Everybody is going through something, right? That is one of the many things I’ve realized over the past year. I worked so hard at making others think my life was perfect, but at the same time I suffered from a disturbing amount of self-pity because “no one could possibly know what it was like to be me.” God, I shudder to even think of that sad place I was in for so long. Putting the self-pity aside, it’s true that you don’t know what it’s like to be me, but I also don’t know what it’s like to be you. I don’t know what you’re going through or dealing with at the moment. Instead of being completely self-absorbed in my own problems, now I look around and recognize that I’m surrounded by people dealing with their own shit, no matter how major or minor it may be. It’s their shit. Their moods and actions are affected by it, so instead of taking things personally, I can actually give them a break.

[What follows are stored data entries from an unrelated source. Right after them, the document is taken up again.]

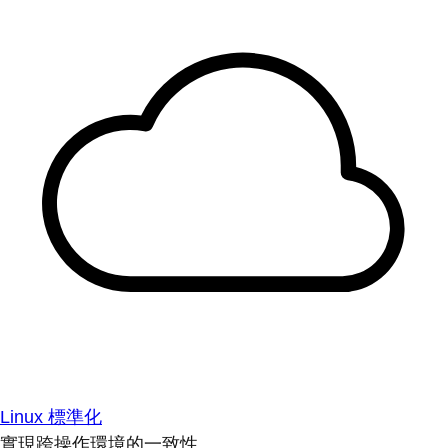
Linux 標準化
實現跨操作環境的一致性。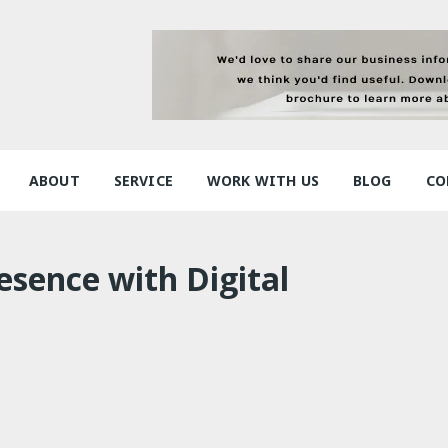
ABOUT
SERVICE
WORK WITH US
BLOG
CO
esence with Digital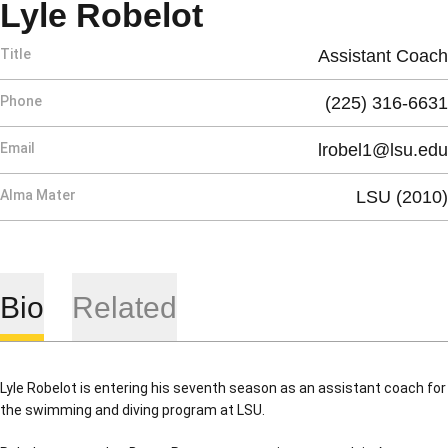
Lyle Robelot
Title
Assistant Coach
Phone
(225) 316-6631
Email
lrobel1@lsu.edu
Alma Mater
LSU (2010)
Bio
Related
Lyle Robelot is entering his seventh season as an assistant coach for
the swimming and diving program at LSU.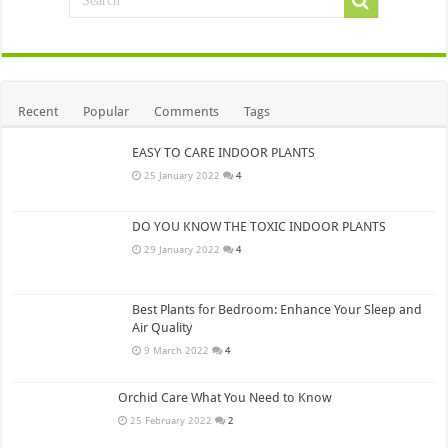
Recent
Popular
Comments
Tags
EASY TO CARE INDOOR PLANTS
25 January 2022
4
DO YOU KNOW THE TOXIC INDOOR PLANTS
29 January 2022
4
Best Plants for Bedroom: Enhance Your Sleep and
Air Quality
9 March 2022
4
Orchid Care What You Need to Know
25 February 2022
2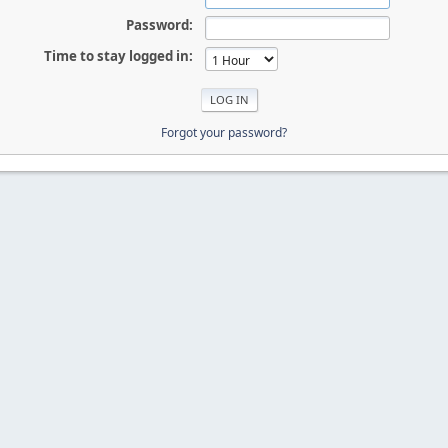
Password:
Time to stay logged in:
Forgot your password?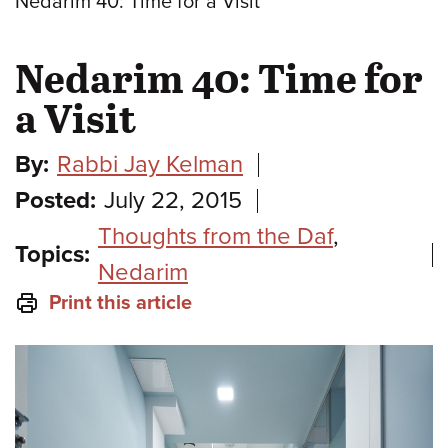
Nedarim 40: Time for a Visit
Nedarim 40: Time for
a Visit
By:
Rabbi Jay Kelman
Posted:
July 22, 2015
Thoughts from the Daf
,
Topics:
Nedarim
Print this article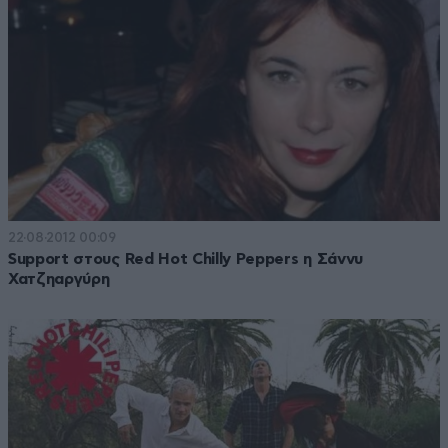
22·08·2012 00:09
Support στους Red Hot Chilly Peppers η Σάννυ
Χατζηαργύρη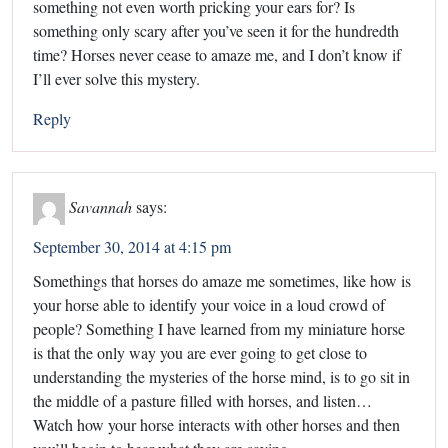
something not even worth pricking your ears for? Is
something only scary after you’ve seen it for the hundredth
time? Horses never cease to amaze me, and I don’t know if
I’ll ever solve this mystery.
Reply
Savannah
says:
September 30, 2014 at 4:15 pm
Somethings that horses do amaze me sometimes, like how is
your horse able to identify your voice in a loud crowd of
people? Something I have learned from my miniature horse
is that the only way you are ever going to get close to
understanding the mysteries of the horse mind, is to go sit in
the middle of a pasture filled with horses, and listen…
Watch how your horse interacts with other horses and then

“Everybody is going through something…”
In the past, when I would hold the door for a stranger, if they didn’t say “thank you,” I let out a “you’re welcome” loud enough to surely get their attention. Why? I shouldn’t do something nice expecting something in return. But more importantly, I have no clue what that person is thinking about. Maybe they just lost their job, had a family member pass away, or are suffering from serious anxiety. Or, we all know what it feels like to smile while passing another person on the street, only to be met with a dirty look in return. “Wow, what a dick” is how I used to think, but that person may not have even seen me, or could be having an awful day. I had to change the way I was thinking. It’s not all about me! Not to mention, smiling in someone’s direction or holding the door for them just may be the nicest thing to happen to a person some days, surely I can give them that without needing something in return.
These may be trivial events, but when you add them up over the course of a day, week or month, they can have an effect on you, and someone else. The barista taking too long to make your coffee or the waiter that got your order wrong, give them a break and assure them it’s okay. The elderly man walking to his car with groceries and the woman whose baby just spilled all over the floor, help them out. Instead of walking in the other direction, your frustrating co-worker looking tired and unhappy could use a smile and a “how are you?”
“Instead of being completely self-absorbed in my own problems, now I look around and recognize that I’m surrounded by people dealing with their own shit”
That brings me to social media. Getting negative comments sucks, nobody likes it. I don’t get a lot of them, but when I do, they tend to stick with me more than the positive comments. They always feel unnecessary, unkind, and almost personal. Lately, I heard some valuable advice from Gary Vaynerchuk, he’s a great follow on social media. He talked about the negative, sometimes nasty comments he periodically receives on social media and wondered out loud what the people on the other end of those comments had going on in their lives. Surely, if they’re throwing negativity in someone else’s direction, they’re probably dealing with their own shit. Instead of firing back at them with more negativity, Gary V. responds with kindness, and sometimes asks questions to start a conversation. More times than not, he and the commenter end up finding common ground, realize it was a misunderstanding, or it leads to an apology. Regardless, it puts an end to the negativity and turns things positive. I recently started doing the same with negative comments I receive and have experienced the same result as Gary V. It works and it feels awesome!
I don’t know what the person on the other end of those comments is going through, just like the person who fails to say “thank you” to me or smile back at me. But rather than treat negativity with more negativity, why not kill ‘em with kindness? It’s working for me.